The day was one big ball of reminders of how miserable I was as a 'big' girl. I felt yucky physically, emotionally, mentally...the whole nine yards. When I was big, I had a problem with my stomach hanging over my pants and rubbing on the button. It caused a sore....and often I had to wear a big band-aid over my stomach to keep this from happening.....and once it did happen to keep it from a) bleeding everywhere and b.) from hurting from the continual rubbing. This was so embarrassing....my husband made light of it and it didn't bother him...but I was so ashamed, I didn't tell many people. Even writing it now hurts and causes tears. Well.....thankfully this 'phenomenon' disappeared as I lost weight....probably about 50 pounds ago or so. Well, I was wearing a pair of pants that fitted nicely on Friday...and whadya know...I came home and when I was taking off my pants realized that I had developed one of these sores! Now come on......I didn't gain that much weight? But...I can't deny it....I have the sore to prove it. So one more 'reminder' of how my current lifestyle and my previous lifestyle have really changed!

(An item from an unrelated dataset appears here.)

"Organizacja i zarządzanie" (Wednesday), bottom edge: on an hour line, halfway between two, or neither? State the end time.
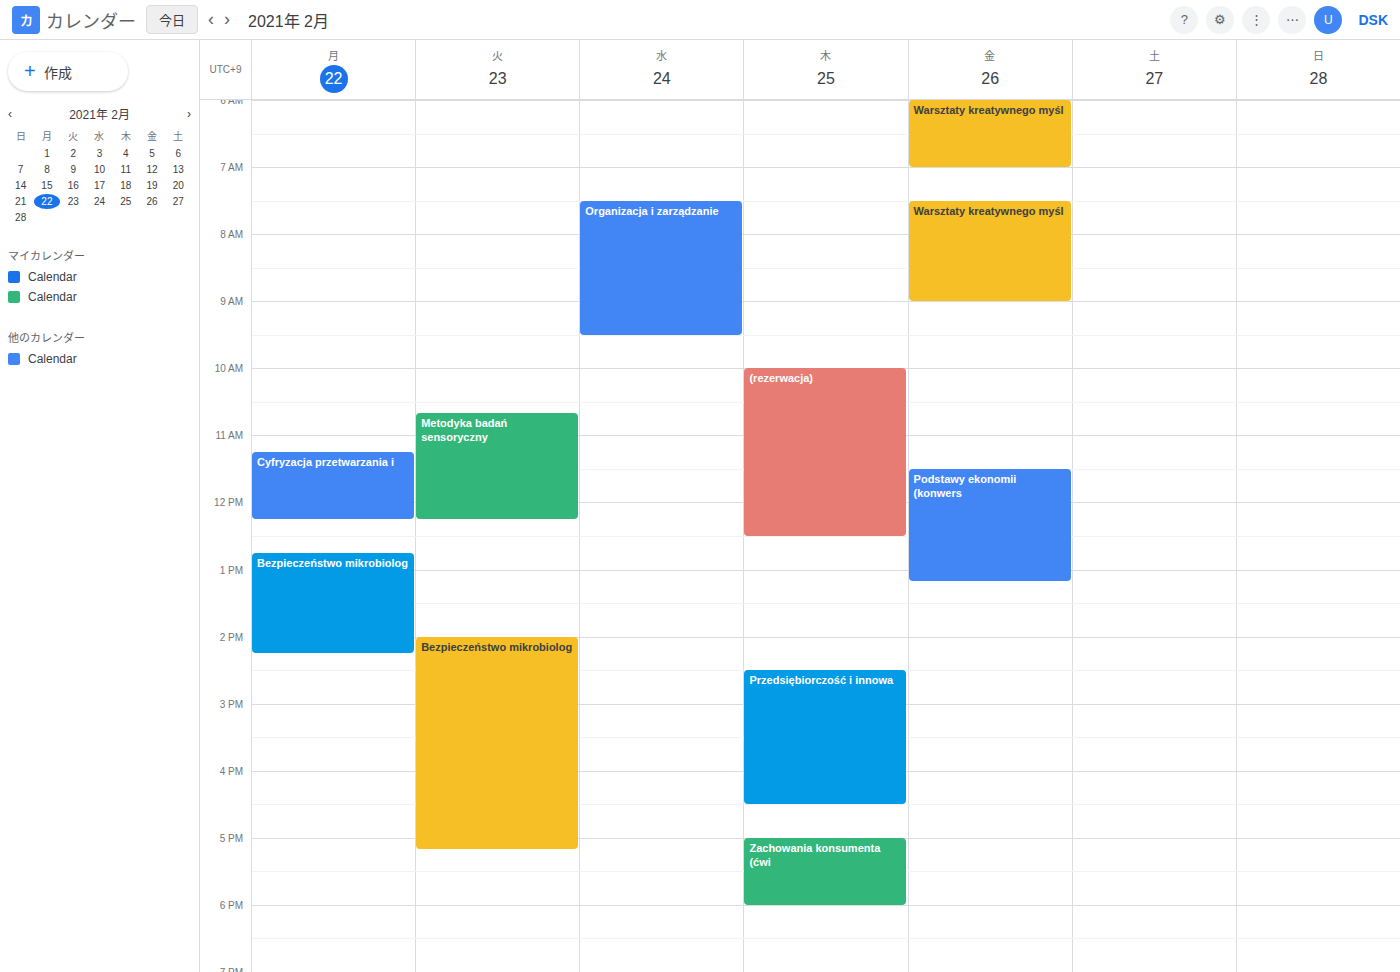
9:30 AM -- halfway between the 9 AM and 10 AM lines.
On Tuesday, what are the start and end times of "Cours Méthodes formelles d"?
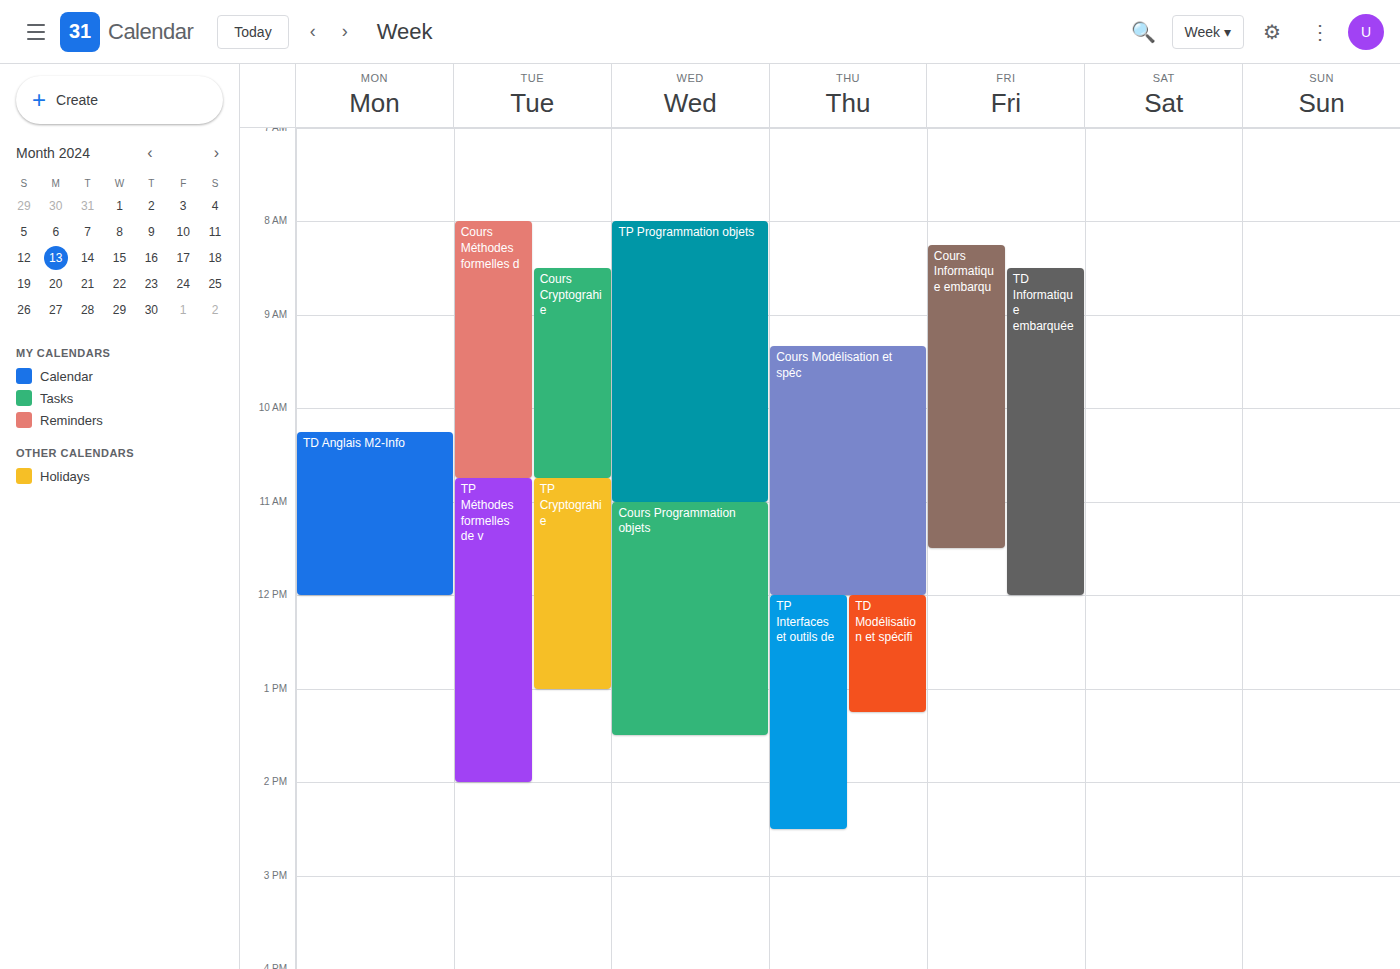
8:00 AM to 10:45 AM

You know, one of the major things that I marvel about. When I was big...I invested in 'bath sheets' These are humongous towels.....like double or triple the size of a regular bath towel. Almost every day when I shower I stand in awe when I realize that I can wrap a 'normal' bath towel around myself. You see....at my highest, even the bath sheets didn't fit around me. Yes, I still love to use the bath sheets.....but they wrap almost double around me!
I need to focus on my goals! I know that staying focused after falling off the wagon is so difficult for a week or so......I've got to double up my efforts to help me get past that difficult period! And somehow do it during the Christmas holiday! I'll be needing to do a heap of praying!!!!